Introduction:: [Introduction] Mechanical stimulations from the extracellular matrix (ECM) modulate vascular differentiation, morphogenesis, and dysfunction. Tissue stiffening, and vascular dysfunction in aging, limit prospects for vascular morphogenesis and regeneration. Specifically, an increase in ECM stiffness correlates with a decrease in vascular density and an increase in vascular permeability. A stiffening matrix compromises vascular adherence junction, leading to the dysfunction of vascular networks. In our previous study, we discovered that the interactions between endothelial cells (ECs) and extracellular matrix (ECM) results in EC- stiffening of the ECM. Our current hypothesis is that this stiffening occurs due to alterations in the microstructure of the ECM, which creates stiffness gradients around the vascular network (Fig 1A). We established an ECM-particle based in vitro hydrogel system for 3D traction force microscopy and matrix mechanical mapping of live EC networks. This system can be adapted for studying cell-matrix mechanical interactions. Traction force from live ECs generates matrix gradients during growth in 3D, and the persistent movement of beads is associated with asymmetries in traction force distribution and collagen stiffness gradients.
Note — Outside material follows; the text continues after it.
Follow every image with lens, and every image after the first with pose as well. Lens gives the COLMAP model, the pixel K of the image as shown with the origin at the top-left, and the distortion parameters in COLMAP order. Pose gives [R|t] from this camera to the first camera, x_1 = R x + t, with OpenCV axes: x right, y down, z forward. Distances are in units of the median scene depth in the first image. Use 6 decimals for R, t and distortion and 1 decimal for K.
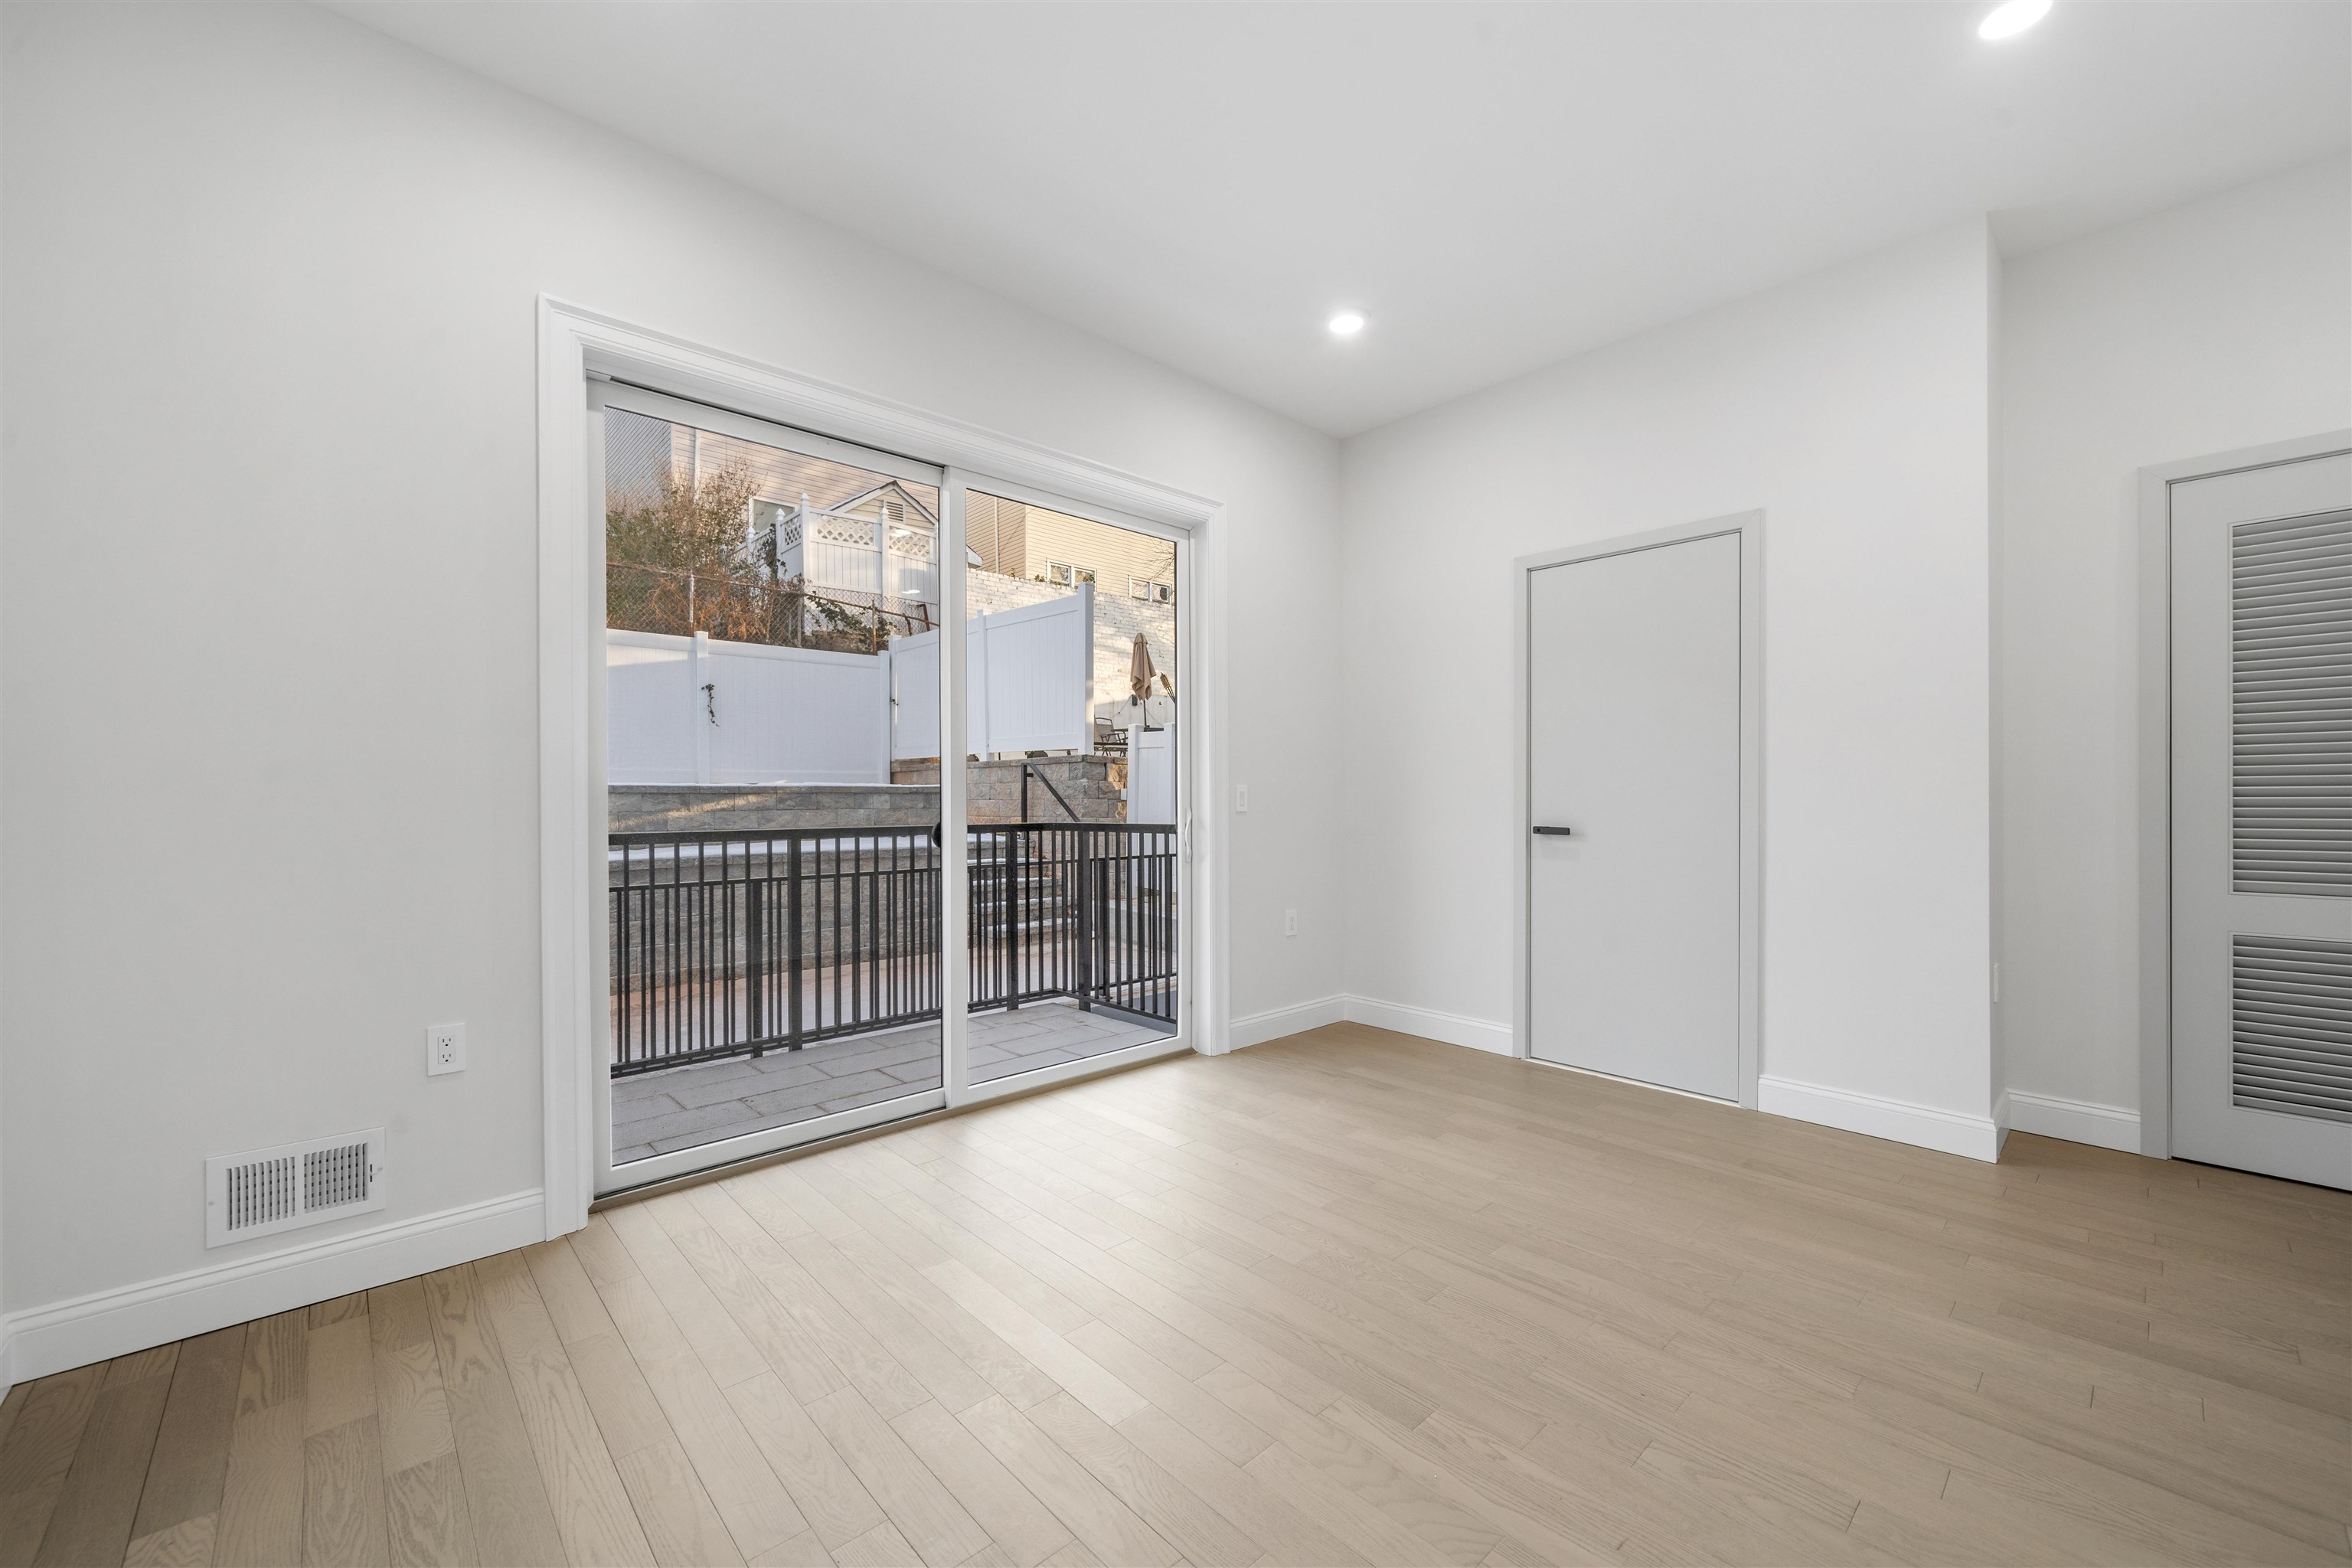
lens RADIAL K [[915.5, 0, 1185.4], [0, 915.5, 795.3], [0, 0, 1]] dist [-0.002159, 0.000108]
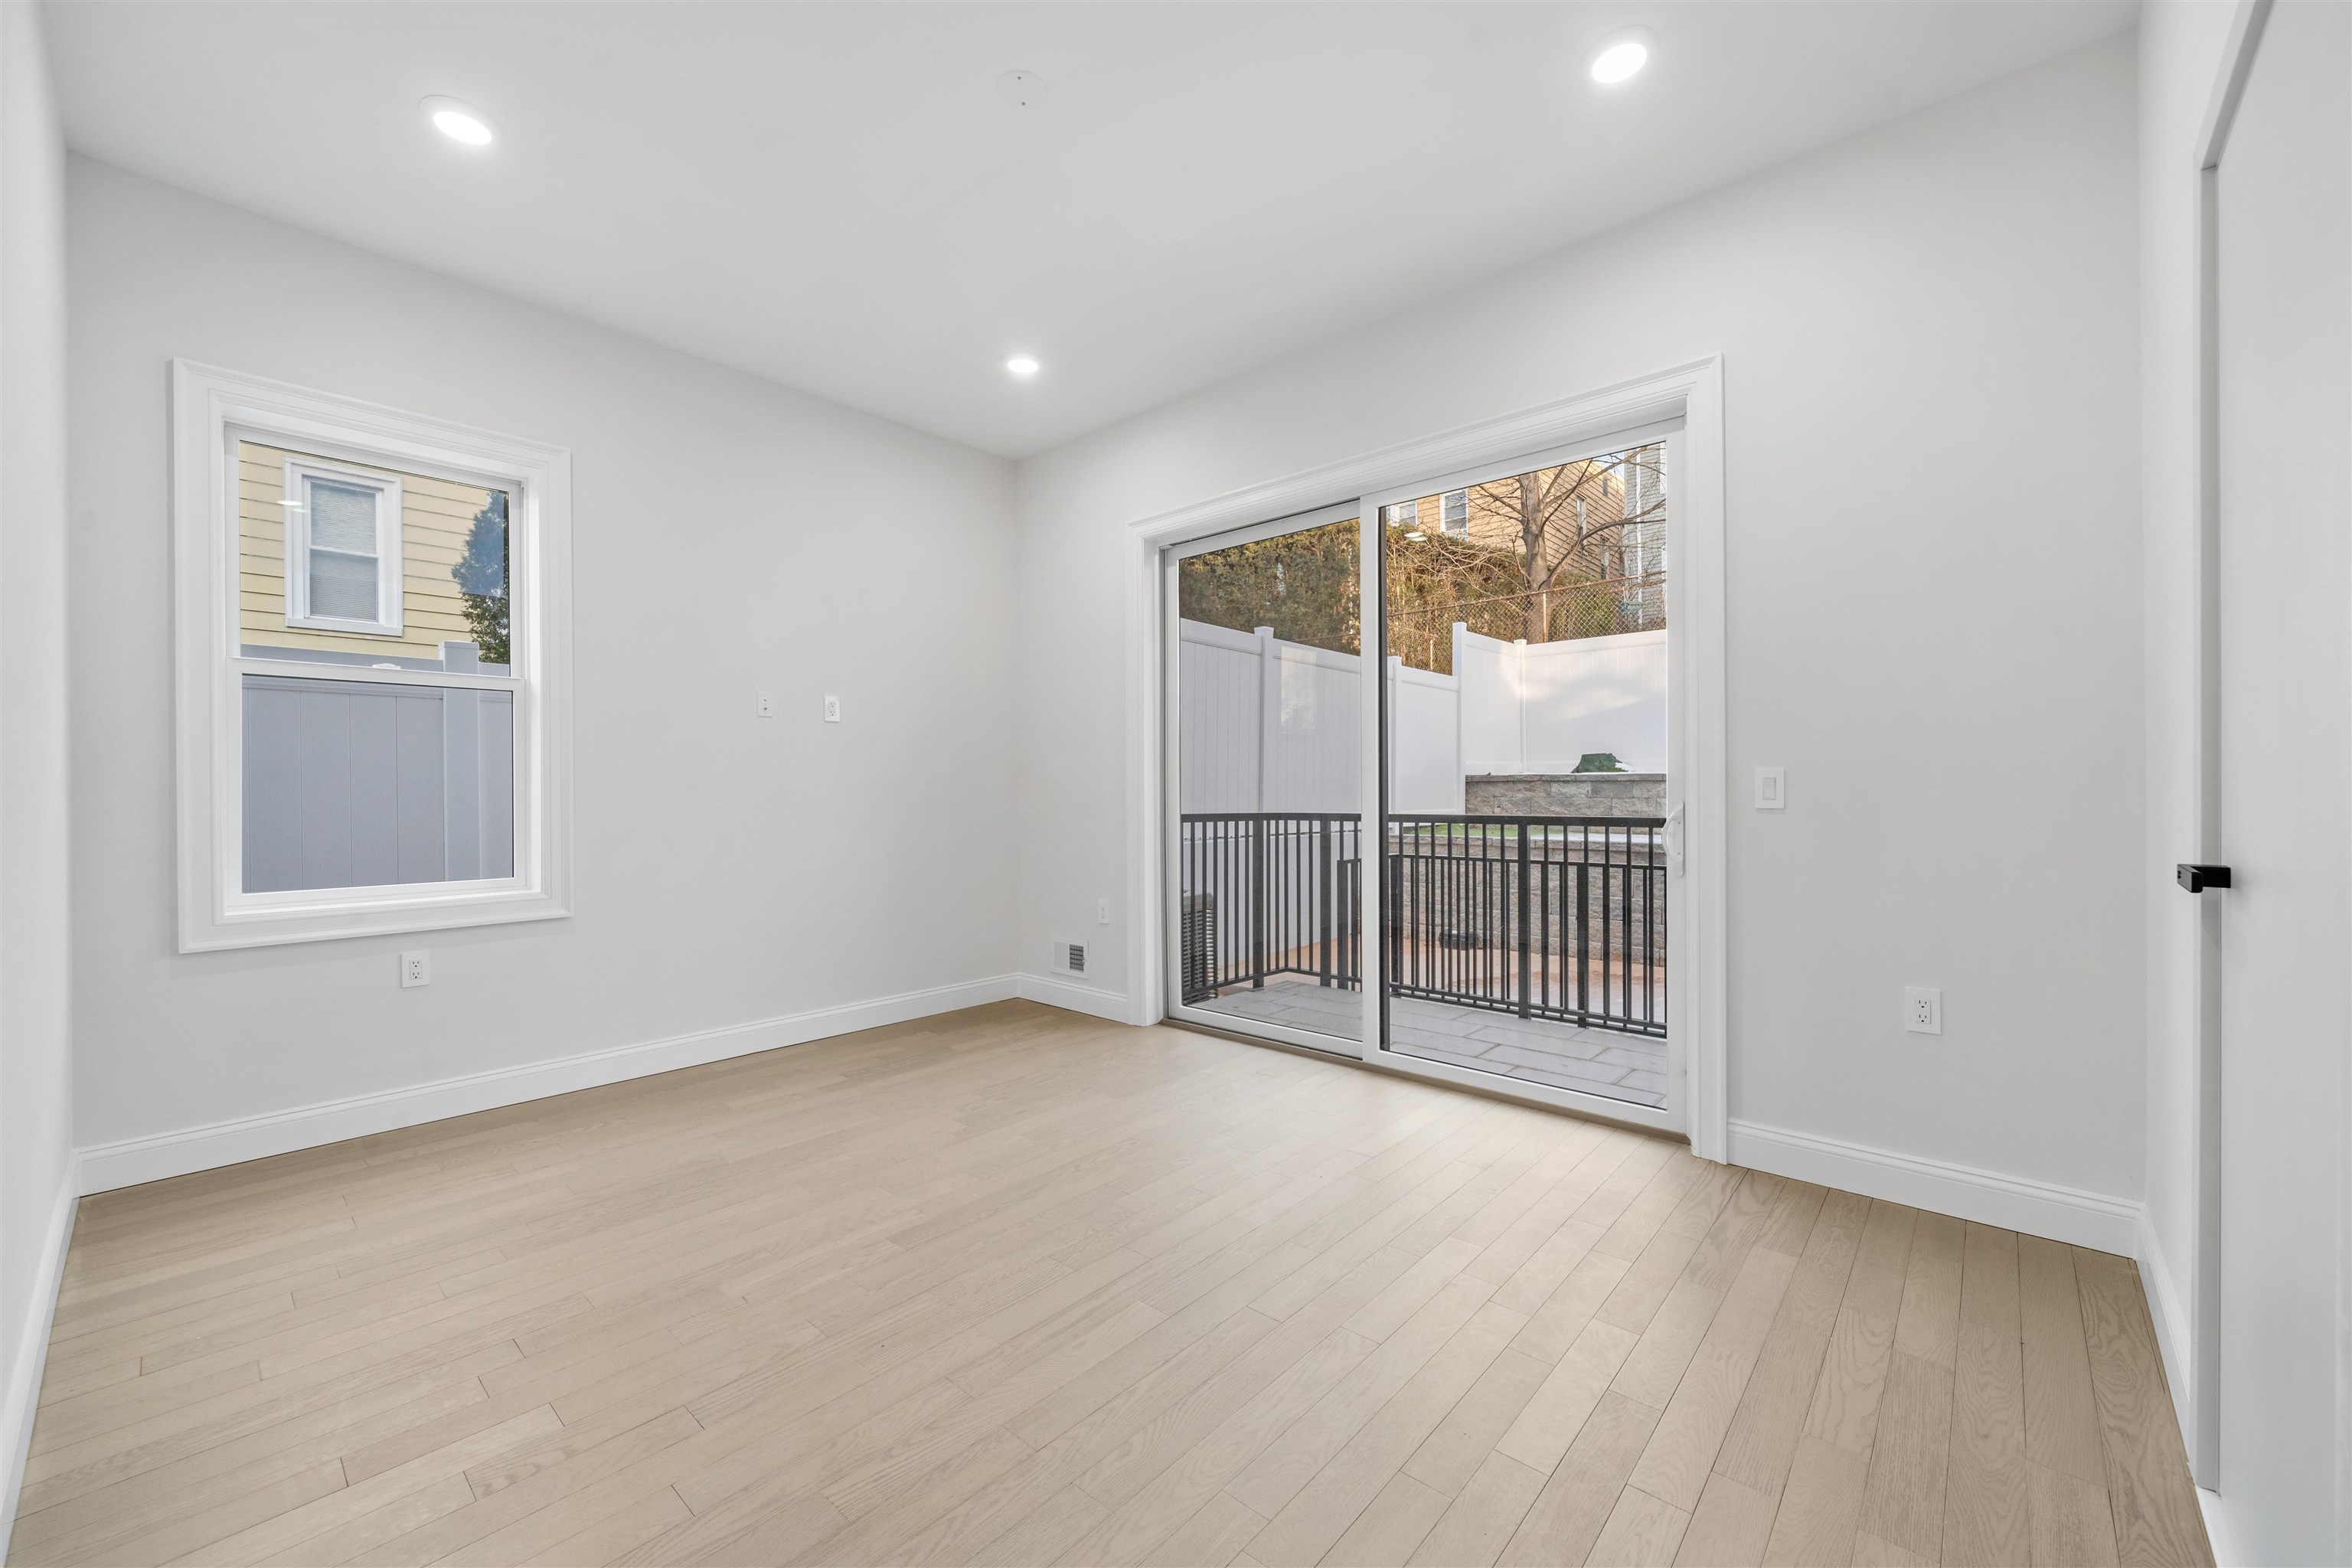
lens RADIAL K [[915.5, 0, 1175.5], [0, 915.5, 794.6], [0, 0, 1]] dist [-0.002159, 0.000108]
pose [[0.092424, 0.008298, -0.995685, 0.623106], [0.006001, 0.999942, 0.008891, -0.001673], [0.995702, -0.006797, 0.092369, 0.485333]]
Materials and Methods:: [Materials and Methods] Endothelial colony-forming cells (ECFCs, labeled by CellTracker) are encapsulated with a large volume of carboxylate-modified fluorescent beads in each hydrogel and cultured in endothelial cell growth medium media supplemented with vascular endothelial growth factor. The stiffening hydrogel (Col/HA) is fabricated by mixing methacrylate hyaluronic acid (HA-MA) with methacrylate collagen I (Col-MA). We utilized MA to allow dynamic stiffening. Adding HA increases the number of MA sites, which allows the optimization of a range of stiffness increases. For stiffening the hydrogels, on day 2, the MA groups are photo-crosslinked using a Ru photoinitiator and visible light. We use the 0 (soft) and 60 (stiffened) sec photo-crosslinking times that correspond to 100 Pa to 240 Pa stiffness, respectively. The confocal microscopy time-lapse imaging on live ECFCs (by Nikon Ti2-E) is conducted at three timing points: day 1, day 2 right after photo-crosslinking, and day 3 (Fig 1B). The collected images are processed and analyzed by TFMLAB and NIS Elements software.
Results, Conclusions, and Discussions:: [Results and Discussion] The dynamic stiffening of the ECM was controlled by the crosslinking time of Col-MA. In this work, we focused on the 0 and 60 sec photo-crosslinking times, which corresponded to ~100 Pa and ~240 Pa stiffness to mimic the two-fold change in stiffness observed in aging and diseased tissues Within the ECM-particle based in vitro hydrogel system, where vessel morphology significantly changed after ECM subjected to a stiffness increase to 240 Pa (Fig. 1C). ECFCs modulate their surrounding ECM density during vasculogenesis, where stiffening matrix shows a higher collagen fiber density (Fig. 1D). The persistent movement of beads are corresponding to the matrix deformation. The increasing ECM stiffness alter the beads movement where in stiffener matrix the beads move slower and to less distance around the networks compared with softer matrix (Fig. 1E), suggesting stiffener matrix has slower and less matrix deformation than softer matrix.
[Conclusions] Endothelial cells mediate ECM stiffening during vasculogenesis and alter fiber structure. The stiffening matrix amplifies the EC-based mechanical modulations of the ECM, especially the ECM that close to the cell-ECM interface, further augments the stiffness impact on compromising vascular function. The application of this ECM-particle based in vitro hydrogel system could lay the foundation for uncovering the mechanical interactions of the vasculature with the surrounding microenvironment, ultimately leading to the development of new biomechanical sensing strategies. Ongoing studies focus on quantifying how the stiffening matrix induces EC-based ECM modulation.